● **Work task**:
Among the entries below, find the lines with the word "người" and copy them.

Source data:
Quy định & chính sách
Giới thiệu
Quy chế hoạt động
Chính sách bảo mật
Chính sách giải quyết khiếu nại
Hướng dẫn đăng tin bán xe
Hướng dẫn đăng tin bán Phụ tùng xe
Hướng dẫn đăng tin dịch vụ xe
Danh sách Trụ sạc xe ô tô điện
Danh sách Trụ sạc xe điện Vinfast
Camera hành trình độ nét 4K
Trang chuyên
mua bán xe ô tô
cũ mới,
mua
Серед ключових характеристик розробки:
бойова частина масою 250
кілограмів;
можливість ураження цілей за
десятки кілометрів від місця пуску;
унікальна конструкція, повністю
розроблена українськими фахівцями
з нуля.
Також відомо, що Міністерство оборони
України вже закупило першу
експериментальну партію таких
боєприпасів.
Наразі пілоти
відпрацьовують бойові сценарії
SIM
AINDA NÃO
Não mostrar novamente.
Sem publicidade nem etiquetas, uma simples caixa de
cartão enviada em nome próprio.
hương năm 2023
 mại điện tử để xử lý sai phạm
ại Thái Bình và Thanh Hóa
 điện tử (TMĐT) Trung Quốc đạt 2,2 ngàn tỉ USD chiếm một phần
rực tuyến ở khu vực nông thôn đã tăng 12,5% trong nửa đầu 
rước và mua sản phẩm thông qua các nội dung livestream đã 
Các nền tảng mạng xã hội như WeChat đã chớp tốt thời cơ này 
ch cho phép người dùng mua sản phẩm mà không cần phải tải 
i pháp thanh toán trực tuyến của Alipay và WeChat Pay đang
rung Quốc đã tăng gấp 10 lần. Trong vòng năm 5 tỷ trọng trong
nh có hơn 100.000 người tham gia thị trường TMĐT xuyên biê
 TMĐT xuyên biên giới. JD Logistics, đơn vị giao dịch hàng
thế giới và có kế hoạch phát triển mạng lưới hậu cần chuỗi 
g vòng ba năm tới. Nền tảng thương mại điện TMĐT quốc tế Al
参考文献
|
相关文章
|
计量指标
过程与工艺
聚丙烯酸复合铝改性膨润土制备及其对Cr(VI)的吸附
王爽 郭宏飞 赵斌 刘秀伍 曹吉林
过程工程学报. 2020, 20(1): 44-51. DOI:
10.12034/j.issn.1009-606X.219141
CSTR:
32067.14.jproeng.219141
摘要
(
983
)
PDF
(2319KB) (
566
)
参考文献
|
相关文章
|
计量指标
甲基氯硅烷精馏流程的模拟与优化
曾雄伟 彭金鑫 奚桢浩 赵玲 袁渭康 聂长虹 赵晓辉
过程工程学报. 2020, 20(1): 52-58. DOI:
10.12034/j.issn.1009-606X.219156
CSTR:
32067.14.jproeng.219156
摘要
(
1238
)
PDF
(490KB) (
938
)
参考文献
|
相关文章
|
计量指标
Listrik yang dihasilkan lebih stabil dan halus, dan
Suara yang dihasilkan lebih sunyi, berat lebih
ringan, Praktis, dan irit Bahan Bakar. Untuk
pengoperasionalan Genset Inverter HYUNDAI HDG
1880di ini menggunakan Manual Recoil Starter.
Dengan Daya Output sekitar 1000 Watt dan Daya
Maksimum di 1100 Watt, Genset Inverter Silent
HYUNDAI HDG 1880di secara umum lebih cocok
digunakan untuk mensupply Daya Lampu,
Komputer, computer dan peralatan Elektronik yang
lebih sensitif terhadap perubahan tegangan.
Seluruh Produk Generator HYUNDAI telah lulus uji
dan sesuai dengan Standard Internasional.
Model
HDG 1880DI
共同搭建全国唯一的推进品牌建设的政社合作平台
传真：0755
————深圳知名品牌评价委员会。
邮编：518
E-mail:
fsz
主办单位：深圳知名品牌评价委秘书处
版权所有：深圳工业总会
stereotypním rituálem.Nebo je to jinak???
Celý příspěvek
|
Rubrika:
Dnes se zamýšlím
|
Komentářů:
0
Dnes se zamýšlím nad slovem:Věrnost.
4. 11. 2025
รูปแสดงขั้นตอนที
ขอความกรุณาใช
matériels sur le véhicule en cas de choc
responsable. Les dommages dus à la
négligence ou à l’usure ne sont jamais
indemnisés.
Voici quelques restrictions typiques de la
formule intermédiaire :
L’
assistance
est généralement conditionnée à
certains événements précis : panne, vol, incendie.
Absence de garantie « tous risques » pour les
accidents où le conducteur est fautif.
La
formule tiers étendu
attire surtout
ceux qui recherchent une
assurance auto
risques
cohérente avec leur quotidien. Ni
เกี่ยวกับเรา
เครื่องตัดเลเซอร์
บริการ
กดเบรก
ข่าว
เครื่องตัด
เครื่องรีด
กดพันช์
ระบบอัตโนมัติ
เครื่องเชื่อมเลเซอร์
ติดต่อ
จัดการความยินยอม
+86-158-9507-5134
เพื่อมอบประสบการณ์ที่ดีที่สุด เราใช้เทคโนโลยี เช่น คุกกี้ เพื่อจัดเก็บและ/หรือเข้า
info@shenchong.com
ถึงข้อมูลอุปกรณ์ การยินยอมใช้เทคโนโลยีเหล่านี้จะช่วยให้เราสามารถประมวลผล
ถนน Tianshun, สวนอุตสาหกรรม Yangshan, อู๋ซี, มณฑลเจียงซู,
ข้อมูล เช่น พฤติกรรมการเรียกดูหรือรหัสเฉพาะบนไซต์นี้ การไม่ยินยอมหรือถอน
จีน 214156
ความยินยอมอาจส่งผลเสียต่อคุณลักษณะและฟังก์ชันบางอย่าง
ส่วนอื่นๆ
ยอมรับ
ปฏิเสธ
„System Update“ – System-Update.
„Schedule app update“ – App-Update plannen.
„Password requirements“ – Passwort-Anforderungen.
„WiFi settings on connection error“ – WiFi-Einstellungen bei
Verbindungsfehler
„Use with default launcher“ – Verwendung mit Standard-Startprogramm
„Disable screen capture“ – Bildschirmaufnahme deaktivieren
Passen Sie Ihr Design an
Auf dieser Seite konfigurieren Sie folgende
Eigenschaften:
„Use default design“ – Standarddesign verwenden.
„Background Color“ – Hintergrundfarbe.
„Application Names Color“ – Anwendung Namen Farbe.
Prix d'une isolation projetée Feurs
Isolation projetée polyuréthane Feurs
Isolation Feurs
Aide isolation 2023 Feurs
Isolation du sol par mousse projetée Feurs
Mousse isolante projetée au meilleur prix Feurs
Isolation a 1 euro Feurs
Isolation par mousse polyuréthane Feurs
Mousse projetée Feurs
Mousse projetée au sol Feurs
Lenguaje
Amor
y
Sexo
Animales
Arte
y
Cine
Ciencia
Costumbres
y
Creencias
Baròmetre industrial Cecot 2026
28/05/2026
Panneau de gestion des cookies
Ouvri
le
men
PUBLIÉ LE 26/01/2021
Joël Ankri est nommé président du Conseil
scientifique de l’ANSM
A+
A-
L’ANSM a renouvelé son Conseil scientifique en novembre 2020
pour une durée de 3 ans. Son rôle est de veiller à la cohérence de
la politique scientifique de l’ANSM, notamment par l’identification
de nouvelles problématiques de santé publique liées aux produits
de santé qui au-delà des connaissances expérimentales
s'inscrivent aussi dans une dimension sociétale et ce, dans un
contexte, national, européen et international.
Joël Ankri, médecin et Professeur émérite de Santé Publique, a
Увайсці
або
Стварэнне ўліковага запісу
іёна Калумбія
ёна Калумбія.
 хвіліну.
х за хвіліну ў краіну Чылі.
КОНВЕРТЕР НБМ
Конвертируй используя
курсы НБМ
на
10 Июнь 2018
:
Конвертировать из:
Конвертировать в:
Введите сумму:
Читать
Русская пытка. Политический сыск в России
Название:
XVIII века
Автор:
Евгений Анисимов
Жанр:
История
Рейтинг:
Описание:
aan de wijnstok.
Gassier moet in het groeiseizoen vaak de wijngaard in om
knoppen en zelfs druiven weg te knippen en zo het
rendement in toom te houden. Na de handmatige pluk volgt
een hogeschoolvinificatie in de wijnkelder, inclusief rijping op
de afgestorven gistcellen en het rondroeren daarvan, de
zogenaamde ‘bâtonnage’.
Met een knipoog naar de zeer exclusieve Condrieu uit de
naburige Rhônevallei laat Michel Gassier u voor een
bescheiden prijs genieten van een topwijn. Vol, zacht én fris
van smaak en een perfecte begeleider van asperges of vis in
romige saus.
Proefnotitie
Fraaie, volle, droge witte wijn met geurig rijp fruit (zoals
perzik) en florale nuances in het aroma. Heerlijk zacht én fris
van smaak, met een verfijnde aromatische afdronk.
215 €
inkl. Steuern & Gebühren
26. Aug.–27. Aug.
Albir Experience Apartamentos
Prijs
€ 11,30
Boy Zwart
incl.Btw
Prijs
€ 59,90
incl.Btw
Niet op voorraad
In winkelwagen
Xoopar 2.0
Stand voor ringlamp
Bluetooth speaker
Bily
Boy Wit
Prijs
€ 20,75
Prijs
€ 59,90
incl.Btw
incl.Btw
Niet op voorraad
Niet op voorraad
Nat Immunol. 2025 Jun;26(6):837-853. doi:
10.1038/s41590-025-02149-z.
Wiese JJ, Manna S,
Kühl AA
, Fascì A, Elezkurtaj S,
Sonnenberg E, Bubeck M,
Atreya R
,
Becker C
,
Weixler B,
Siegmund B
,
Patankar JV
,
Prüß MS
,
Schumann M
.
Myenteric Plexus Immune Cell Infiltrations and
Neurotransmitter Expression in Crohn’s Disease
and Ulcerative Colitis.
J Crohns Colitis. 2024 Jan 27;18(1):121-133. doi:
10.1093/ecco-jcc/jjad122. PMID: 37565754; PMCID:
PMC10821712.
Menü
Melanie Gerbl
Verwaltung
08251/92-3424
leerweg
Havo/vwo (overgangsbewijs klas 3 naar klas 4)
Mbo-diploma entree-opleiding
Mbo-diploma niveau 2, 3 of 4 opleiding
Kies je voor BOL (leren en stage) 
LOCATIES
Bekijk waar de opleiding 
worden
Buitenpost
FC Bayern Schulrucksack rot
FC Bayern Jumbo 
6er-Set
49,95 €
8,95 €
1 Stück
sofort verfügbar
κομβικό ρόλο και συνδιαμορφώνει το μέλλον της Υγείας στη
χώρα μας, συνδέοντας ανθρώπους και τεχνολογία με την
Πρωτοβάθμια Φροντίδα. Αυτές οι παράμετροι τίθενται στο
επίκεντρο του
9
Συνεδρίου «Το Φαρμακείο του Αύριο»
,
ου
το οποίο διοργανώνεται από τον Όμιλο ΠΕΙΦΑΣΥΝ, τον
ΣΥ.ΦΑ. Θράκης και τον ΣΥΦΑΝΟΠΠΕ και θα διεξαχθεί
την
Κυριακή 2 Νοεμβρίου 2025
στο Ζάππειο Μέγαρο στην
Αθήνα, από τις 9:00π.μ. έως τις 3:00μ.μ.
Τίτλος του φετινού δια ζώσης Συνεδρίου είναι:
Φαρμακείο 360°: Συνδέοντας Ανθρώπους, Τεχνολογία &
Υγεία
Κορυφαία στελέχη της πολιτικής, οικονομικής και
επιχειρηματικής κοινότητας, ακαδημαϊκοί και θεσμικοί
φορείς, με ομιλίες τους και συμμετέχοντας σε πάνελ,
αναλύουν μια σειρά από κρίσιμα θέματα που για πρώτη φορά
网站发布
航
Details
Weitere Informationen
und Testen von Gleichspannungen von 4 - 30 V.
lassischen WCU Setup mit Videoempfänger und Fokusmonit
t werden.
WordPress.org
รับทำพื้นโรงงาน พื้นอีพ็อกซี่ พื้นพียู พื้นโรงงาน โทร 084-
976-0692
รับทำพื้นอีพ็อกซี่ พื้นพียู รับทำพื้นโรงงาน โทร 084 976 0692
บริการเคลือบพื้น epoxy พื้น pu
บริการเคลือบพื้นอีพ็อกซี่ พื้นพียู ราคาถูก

● **Answer below**:
ch cho phép người dùng mua sản phẩm mà không cần phải tải 
nh có hơn 100.000 người tham gia thị trường TMĐT xuyên biê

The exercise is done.